According to a report in The New York Times, Argento paid former child actor Jimmy Bennett $380,000. Bennett claims that in 2013, a then 37-year-old Argento assaulted him in a California hotel only two months past his 17th birthday. The age of consent in California is 18.
Argento and Bennett worked together on the 2004 film The Heart Is Deceitful Above All Things, which Argento also wrote and directed. Bennett, a 7-year-old at the time, played Argento’s son, who is neglected and sexually assaulted by a boyfriend of Argento’s character.
The Times reports that it has seen the legal documents that lay out Bennett’s assault claims and the payments arranged between his lawyers and Argento’s.
Bennett’s lawyers sent a notice of intent to sue Argento in November, claiming that the sexual assault was so traumatic that it affected his mental health and stymied his acting career. The notice was sent to Richard Hofstetter, the late Anthony Bourdain’s longtime lawyer, who was representing Argento at the time.

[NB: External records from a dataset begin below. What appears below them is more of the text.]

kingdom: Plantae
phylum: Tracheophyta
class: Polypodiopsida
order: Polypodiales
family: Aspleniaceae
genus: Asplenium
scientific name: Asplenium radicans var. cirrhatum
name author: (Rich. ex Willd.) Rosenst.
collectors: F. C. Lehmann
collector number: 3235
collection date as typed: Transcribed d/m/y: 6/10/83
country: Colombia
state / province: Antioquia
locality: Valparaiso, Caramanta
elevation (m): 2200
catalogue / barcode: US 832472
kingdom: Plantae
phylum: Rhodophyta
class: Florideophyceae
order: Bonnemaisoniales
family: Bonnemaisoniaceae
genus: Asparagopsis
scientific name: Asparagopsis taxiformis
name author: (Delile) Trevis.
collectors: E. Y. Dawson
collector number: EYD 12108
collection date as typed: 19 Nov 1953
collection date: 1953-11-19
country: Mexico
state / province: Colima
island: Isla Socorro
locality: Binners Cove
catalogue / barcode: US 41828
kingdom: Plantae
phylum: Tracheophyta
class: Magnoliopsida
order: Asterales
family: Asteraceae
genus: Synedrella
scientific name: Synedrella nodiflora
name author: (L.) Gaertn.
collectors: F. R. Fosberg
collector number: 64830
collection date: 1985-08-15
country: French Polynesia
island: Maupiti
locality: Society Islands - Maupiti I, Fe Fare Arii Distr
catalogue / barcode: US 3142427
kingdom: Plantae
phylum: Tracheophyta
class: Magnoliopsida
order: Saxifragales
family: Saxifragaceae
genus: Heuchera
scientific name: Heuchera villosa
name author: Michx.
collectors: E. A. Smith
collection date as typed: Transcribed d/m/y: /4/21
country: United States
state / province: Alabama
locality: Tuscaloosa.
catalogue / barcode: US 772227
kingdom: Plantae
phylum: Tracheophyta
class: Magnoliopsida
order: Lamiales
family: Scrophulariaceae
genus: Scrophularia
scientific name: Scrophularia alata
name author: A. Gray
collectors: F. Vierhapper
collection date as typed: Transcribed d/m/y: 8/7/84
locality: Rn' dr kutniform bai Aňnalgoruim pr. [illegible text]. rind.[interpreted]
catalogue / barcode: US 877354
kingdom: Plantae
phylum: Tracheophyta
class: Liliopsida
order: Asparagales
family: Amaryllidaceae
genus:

Shortly after the report was made public on Monday, Argento’s ally Rose McGowan publicly distanced herself, tweeting, “I got to know Asia Argento ten months ago. Our commonality is the shared pain of being assaulted by Harvey Weinstein. My heart is broken. I will continue my work on behalf of victims everywhere.”
And with the first cracks now appearing in the credibility of some of the #MeToo leaders, will a counter move emerge next, in which men accused of sexual harrassment dare to speak up?